AKTIVITAS -
A – Dalam teks tentang novel Bumi Manusia, dua karya Pramoedya mana yang disebut sebagai favorit sepanjang masa bagi penulis teks?
B – Rangkum teks tentang novel Bumi Manusia dalam dua kalimat.
C – Teruskan teks tentang novel Bumi Manusia mulai setelah kalimat terakhirnya.
══ POTONGAN TEKS
Novel roman sejarah Bumi Manusia karya Pramoedya Ananta Toer ini mendadak naik daun lagi sejak kontroversi pemeran utama filmnya muncul di internet baru-baru ini. Saya sih tak hendak menghakimi apakah Iqbal “Dilan” Ramadhan mampu memerankan tokoh utama, Raden Mas Minke. Juga tak terlalu concern apakah Hanung Bramantyo akan berhasil menyutradarai film tersebut. Semua itu di luar kapasitas dan pemahaman saya.
Buat saya yang mengagungkan Pramoedya, novel Bumi Manusia (dan juga tiga novel lain dalam Tetralogi Buru; Anak Semua Bangsa, Jejak Langkah dan Rumah Kaca) adalah karya maha hebat. Mau difilmkan atau tidak, saya tetap akan menganggapnya demikian. Bukan berarti karya-karya Pram lainnya tidak maha hebat.
Saya membaca sedikit saja dari karya Pram, sebab menemukan bukunya cukup sulit. Sebagian tidak diterbitkan lagi, sebagian tidak pernah diterbitkan sama sekali. Tulisannya yang pernah saya baca selain Tetralogi Buru adalah Mangir, Larasati, Jalan Raya Pos, Jalan Deandels, Panggil Aku Kartini Saja dan Gadis Pantai. Dua terakhir jadi favorit sepanjang masa.
Bumi Manusia saya baca sekitar tahun 2007. Alur ceritanya benar-benar mengagumkan, dan tokoh-tokoh utamanya memiliki karakter kuat serta berpemikiran tajam.
Dan jangan salah, tokoh-tokoh dalam novel ini nggak cuma Minke, yang pemerannya diprotes para netizen itu lho. Ada sekitar tujuh tokoh lain yang membentuk cerita roman ini. Ada Tuan Meilema, Nyai Ontosoroh, Annelies, Magda Peters, Jean Marais, dan ibunda Minke.
════
══ KUMPULAN DATA
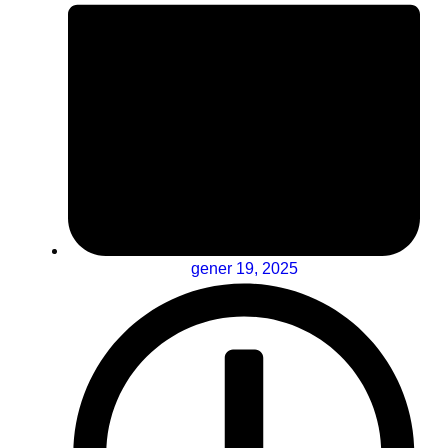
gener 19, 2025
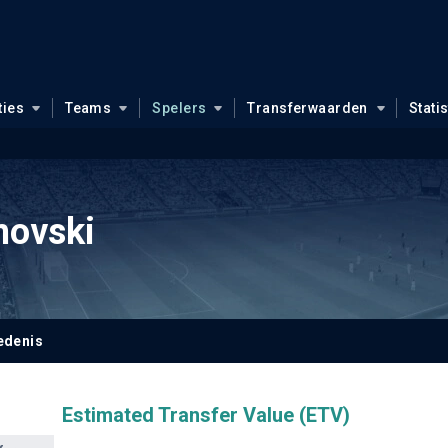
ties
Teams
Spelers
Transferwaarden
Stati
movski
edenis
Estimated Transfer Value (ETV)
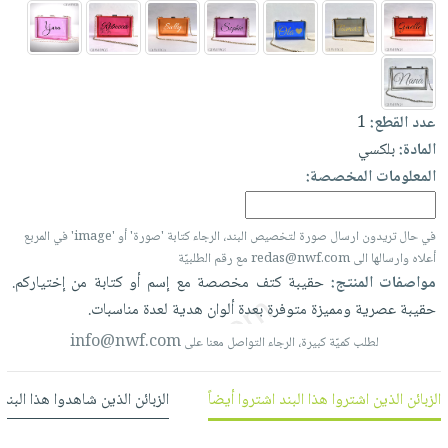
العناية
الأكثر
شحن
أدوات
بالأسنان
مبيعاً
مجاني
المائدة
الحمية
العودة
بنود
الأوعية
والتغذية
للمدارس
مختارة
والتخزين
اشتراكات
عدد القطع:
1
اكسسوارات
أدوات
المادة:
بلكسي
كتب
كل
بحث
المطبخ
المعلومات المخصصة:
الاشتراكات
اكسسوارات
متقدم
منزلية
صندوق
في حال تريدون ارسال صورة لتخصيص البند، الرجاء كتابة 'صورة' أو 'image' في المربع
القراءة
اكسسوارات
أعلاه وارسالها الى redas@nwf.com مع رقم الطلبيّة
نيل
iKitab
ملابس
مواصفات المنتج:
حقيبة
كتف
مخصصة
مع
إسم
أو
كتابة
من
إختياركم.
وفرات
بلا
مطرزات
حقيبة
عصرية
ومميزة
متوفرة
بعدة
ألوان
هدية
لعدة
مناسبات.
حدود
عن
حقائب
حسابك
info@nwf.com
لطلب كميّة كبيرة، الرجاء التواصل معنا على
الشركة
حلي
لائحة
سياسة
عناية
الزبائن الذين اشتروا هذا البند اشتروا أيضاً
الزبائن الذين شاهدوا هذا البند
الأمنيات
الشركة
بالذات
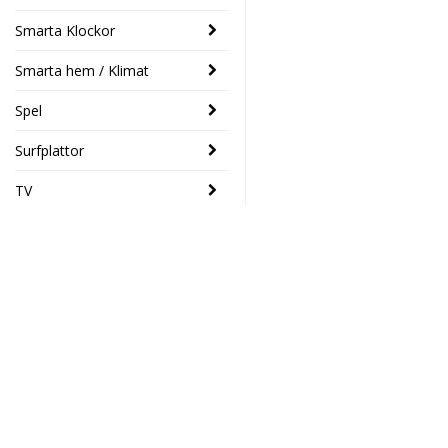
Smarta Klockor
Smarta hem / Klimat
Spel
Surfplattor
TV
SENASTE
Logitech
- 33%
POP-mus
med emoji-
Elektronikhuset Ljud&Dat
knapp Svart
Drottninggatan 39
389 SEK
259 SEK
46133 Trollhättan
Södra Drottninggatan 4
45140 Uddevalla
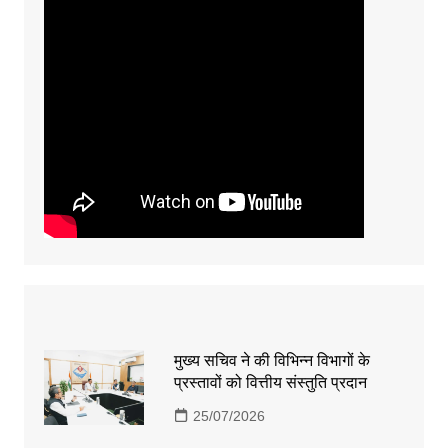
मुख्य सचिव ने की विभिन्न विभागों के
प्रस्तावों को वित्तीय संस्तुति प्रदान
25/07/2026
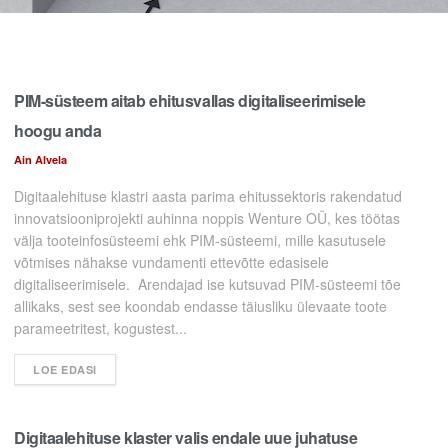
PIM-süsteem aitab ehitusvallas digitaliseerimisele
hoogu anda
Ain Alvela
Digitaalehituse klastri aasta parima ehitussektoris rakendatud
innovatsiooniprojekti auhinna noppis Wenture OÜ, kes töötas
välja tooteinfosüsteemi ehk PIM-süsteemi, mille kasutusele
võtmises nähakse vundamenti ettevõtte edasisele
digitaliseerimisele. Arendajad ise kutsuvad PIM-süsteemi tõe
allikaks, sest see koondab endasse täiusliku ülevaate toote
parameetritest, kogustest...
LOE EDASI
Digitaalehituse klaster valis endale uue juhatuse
════
JAWABAN YANG DIBERIKAN -
A – Panggil Aku Kartini Saja dan Gadis Pantai.

B – Novel Bumi Manusia karya Pramoedya Ananta Toer kembali ramai sejak muncul kontroversi pemeran utama filmnya, tetapi penulis teks tidak hendak menilai pemeran maupun sutradaranya dan tetap menganggap novel itu beserta Tetralogi Buru sebagai karya maha hebat. Penulis teks hanya membaca sedikit karya Pram karena bukunya sulit ditemukan, membaca Bumi Manusia sekitar tahun 2007, dan mengagumi alur ceritanya serta tokoh-tokoh utamanya yang berkarakter kuat dan berpemikiran tajam.

C –
Baiklah, barangkali saya terlalu mendewakan Pram dan karya-karyanya, tapi saya kira ada cukup banyak alasan mengapa kamu juga harus membaca Bumi Manusia.
ALASAN#1 BICARA TENTANG PEREMPUAN HEBAT
Sebetulnya, bukan Raden Mas Minke yang membikin saya kagum, sebab saya justru jatuh cinta pada karakter Nyai Ontosoroh.
Nyai Ontosoroh adalah selir Tuan Meilema. Dunia perempuan malang itu berakhir ketika ayah kandungnya tega menjual dirinya kepada Tuan Meilema untuk dijadikan selir, menukarnya dengan kekuasaan. Hatinya remuk redam, namun tidak bisa memberontak. Ia menjadi begitu benci pada sang ayah, juga pada ibunya yang tidak berani membela. (Sampai di sini, saya kira kamu juga harus baca karya Pram lainnya yang menyuarakan represi terhadap perempuan masa itu, Gadis Pantai)
Tuan Meilema sendiri memperlakukan Nyai Ontosoroh dengan begitu manis. Ia disayang, dan dididik menjadi perempuan cerdas, kuat dan cantik. Dari hasil hubungan mereka, lahir dua orang anak.
Nyai Ontosoroh adalah perempuan yang tak banyak bicara. Kepedihan hidupnya ia alihkan dengan membaca dan bekerja. Ia senang belajar hal-hal baru dan menambah wawasan. Pengetahuan luasnya bahkan kemudian bisa membantu bisnis sang Tuan menghasilkan keuntungan berlipat ganda. Sayangnya, kebahagian Nyai tak langgeng. Putra sah sang Tuan datang dari Belanda dan kemudian mencabut semua hak-haknya.
Iya, saya langsung jatuh cinta dengan karakter Nyai ini. Dalam kesusahan, ia mampu mengubah diri menjadi wanita luar biasa dengan satu cara; BELAJAR. Ia mendengar didikan Tuan dan juga banyak membaca buku. Ia kuat, ulet dan pantang menyerah dalam berjuang. Ia rasional dan memiliki visi kebangsaan. Buat saya, Nyai Ontosoroh adalah simbol perlawanan terhadap kesewenang-wenangan kekuasaan dan hinaan pada sebuah bangsa.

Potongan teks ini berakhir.